### Your objective:
Turn the records below into a numbered list with no blank lines, and leave the pictures out.

● ● ● ● ●

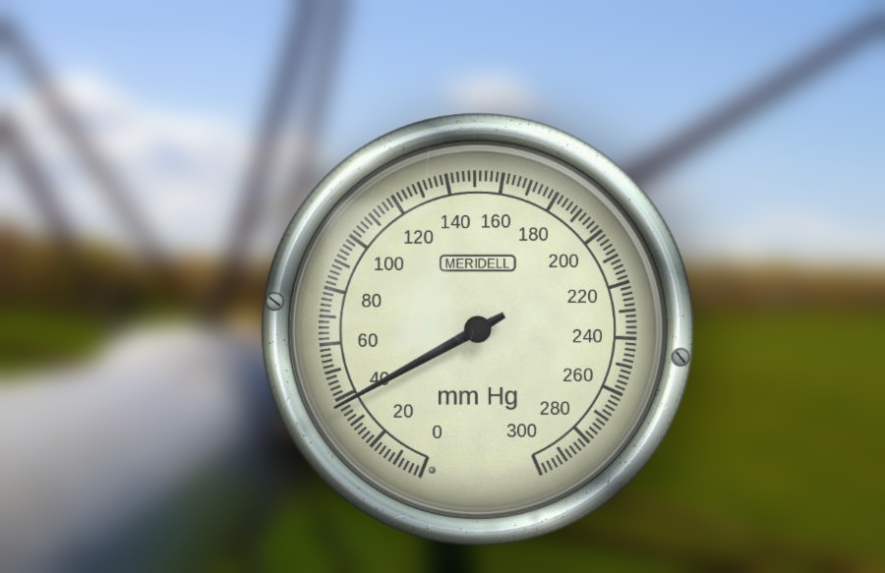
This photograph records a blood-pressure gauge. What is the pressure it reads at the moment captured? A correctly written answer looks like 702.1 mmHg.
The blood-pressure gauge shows 38 mmHg
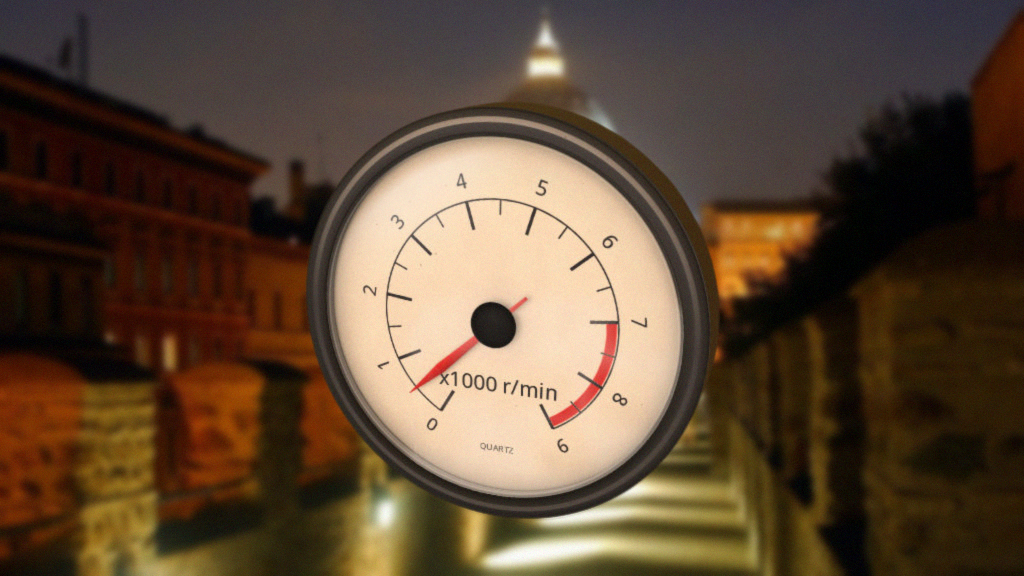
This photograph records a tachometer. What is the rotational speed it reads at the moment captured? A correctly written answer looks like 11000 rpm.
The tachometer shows 500 rpm
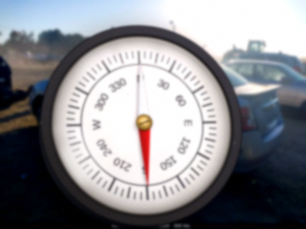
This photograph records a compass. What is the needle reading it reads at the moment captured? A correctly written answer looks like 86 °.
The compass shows 180 °
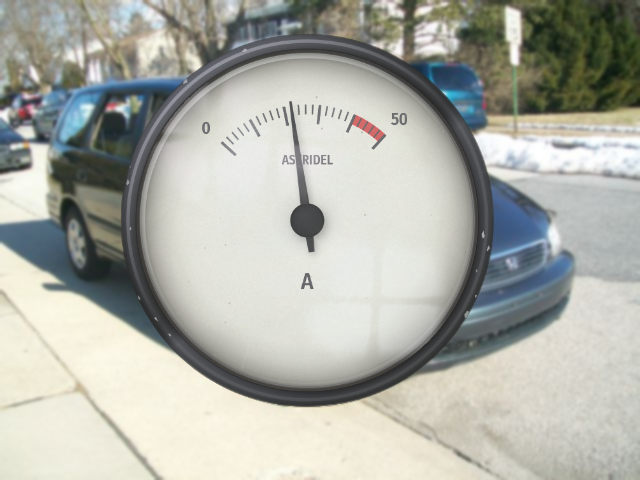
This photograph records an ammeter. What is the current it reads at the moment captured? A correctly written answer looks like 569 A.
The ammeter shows 22 A
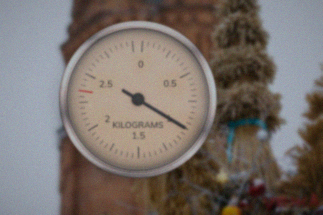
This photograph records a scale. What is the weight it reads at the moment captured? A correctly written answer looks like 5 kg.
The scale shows 1 kg
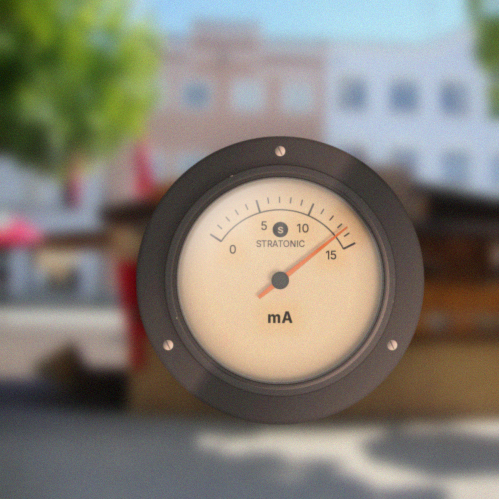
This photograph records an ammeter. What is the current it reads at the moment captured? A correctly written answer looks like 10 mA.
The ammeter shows 13.5 mA
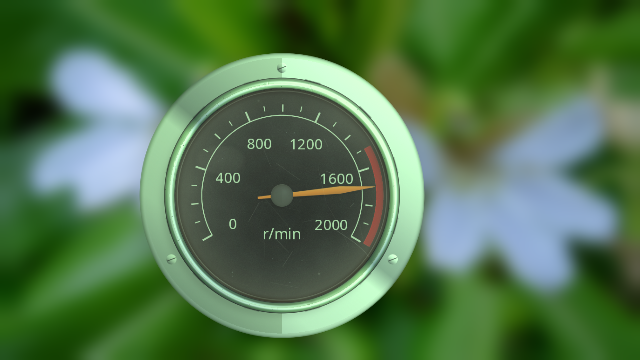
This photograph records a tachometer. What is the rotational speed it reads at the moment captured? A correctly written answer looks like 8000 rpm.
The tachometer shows 1700 rpm
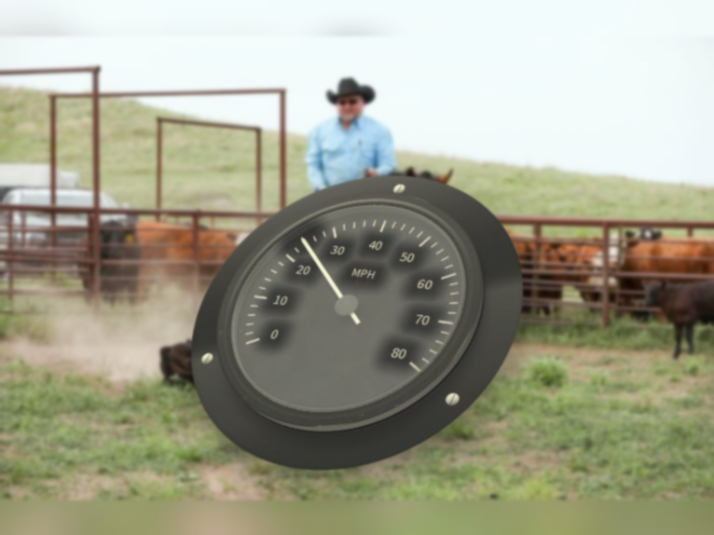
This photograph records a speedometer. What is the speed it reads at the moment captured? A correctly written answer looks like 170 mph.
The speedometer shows 24 mph
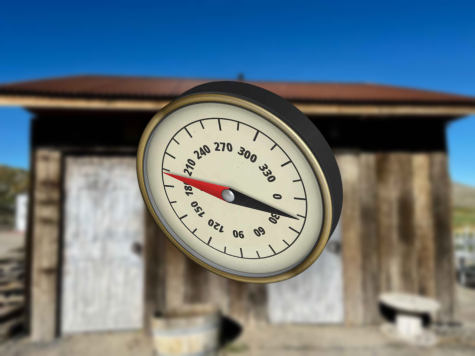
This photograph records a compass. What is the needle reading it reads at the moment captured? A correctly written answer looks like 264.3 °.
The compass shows 195 °
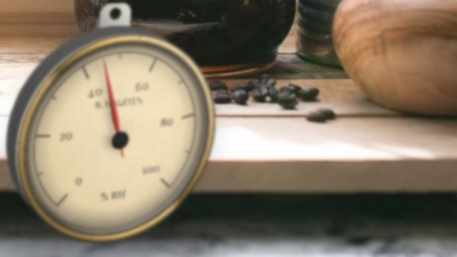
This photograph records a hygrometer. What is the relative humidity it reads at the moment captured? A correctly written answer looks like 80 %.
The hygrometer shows 45 %
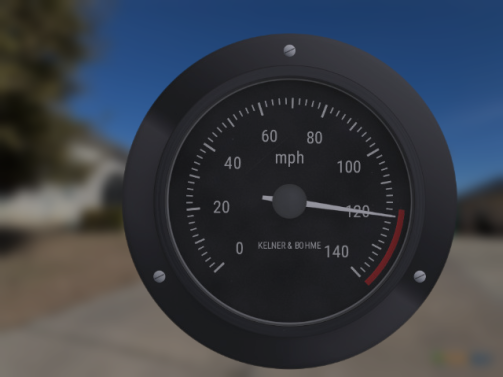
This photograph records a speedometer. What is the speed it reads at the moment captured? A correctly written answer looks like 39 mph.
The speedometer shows 120 mph
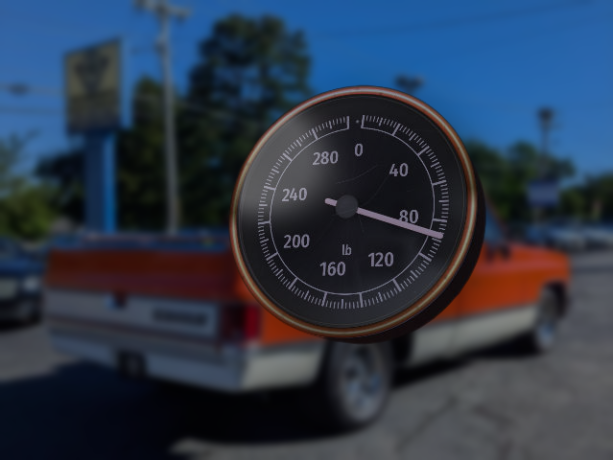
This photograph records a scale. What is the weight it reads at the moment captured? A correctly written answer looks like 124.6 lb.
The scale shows 88 lb
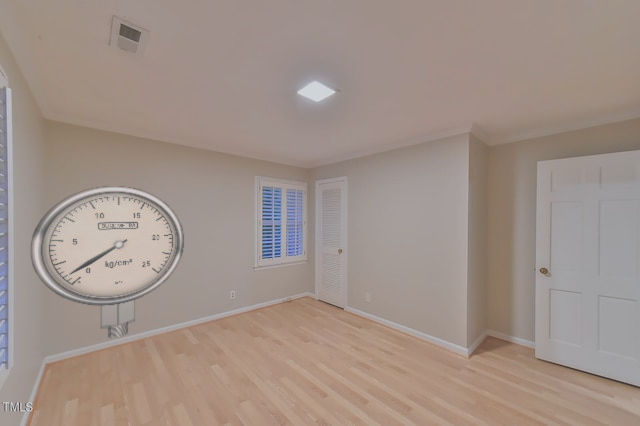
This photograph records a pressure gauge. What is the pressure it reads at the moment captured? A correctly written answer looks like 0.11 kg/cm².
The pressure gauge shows 1 kg/cm²
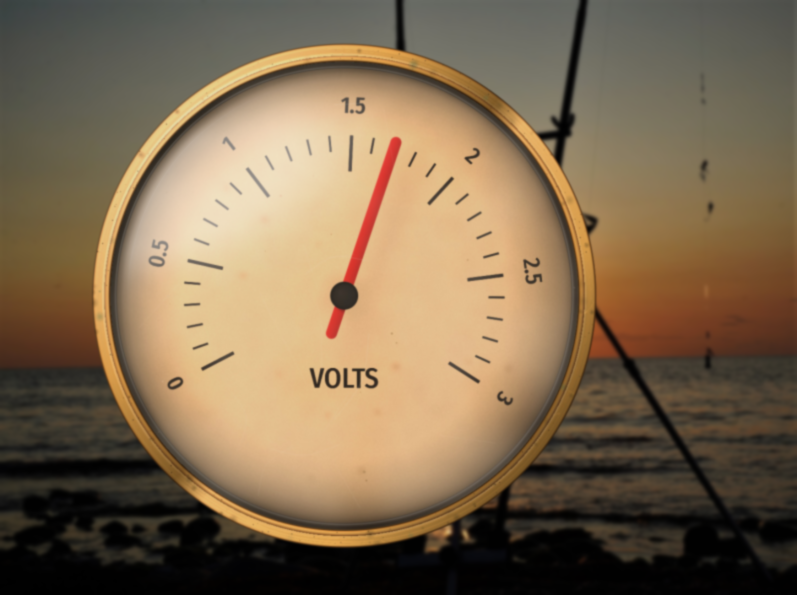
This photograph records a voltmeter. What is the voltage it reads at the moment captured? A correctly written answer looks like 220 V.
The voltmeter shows 1.7 V
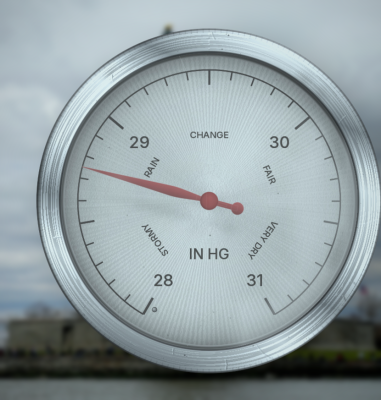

● ● ● ● ●

### Answer for this exercise:
1. This photograph records a blood-pressure gauge. What is the pressure it reads at the moment captured? A correctly written answer looks like 702.1 mmHg.
2. The blood-pressure gauge shows 38 mmHg
3. This photograph records a tachometer. What is the rotational speed it reads at the moment captured? A correctly written answer looks like 11000 rpm.
4. The tachometer shows 500 rpm
5. This photograph records a compass. What is the needle reading it reads at the moment captured? A correctly written answer looks like 86 °.
6. The compass shows 180 °
7. This photograph records an ammeter. What is the current it reads at the moment captured? A correctly written answer looks like 569 A.
8. The ammeter shows 22 A
9. This photograph records a scale. What is the weight it reads at the moment captured? A correctly written answer looks like 5 kg.
10. The scale shows 1 kg
11. This photograph records an ammeter. What is the current it reads at the moment captured? A correctly written answer looks like 10 mA.
12. The ammeter shows 13.5 mA
13. This photograph records a tachometer. What is the rotational speed it reads at the moment captured? A correctly written answer looks like 8000 rpm.
14. The tachometer shows 1700 rpm
15. This photograph records a speedometer. What is the speed it reads at the moment captured? A correctly written answer looks like 170 mph.
16. The speedometer shows 24 mph
17. This photograph records a compass. What is the needle reading it reads at the moment captured? A correctly written answer looks like 264.3 °.
18. The compass shows 195 °
19. This photograph records a hygrometer. What is the relative humidity it reads at the moment captured? A correctly written answer looks like 80 %.
20. The hygrometer shows 45 %
21. This photograph records a speedometer. What is the speed it reads at the moment captured? A correctly written answer looks like 39 mph.
22. The speedometer shows 120 mph
23. This photograph records a scale. What is the weight it reads at the moment captured? A correctly written answer looks like 124.6 lb.
24. The scale shows 88 lb
25. This photograph records a pressure gauge. What is the pressure it reads at the moment captured? A correctly written answer looks like 0.11 kg/cm².
26. The pressure gauge shows 1 kg/cm²
27. This photograph records a voltmeter. What is the voltage it reads at the moment captured? A correctly written answer looks like 220 V.
28. The voltmeter shows 1.7 V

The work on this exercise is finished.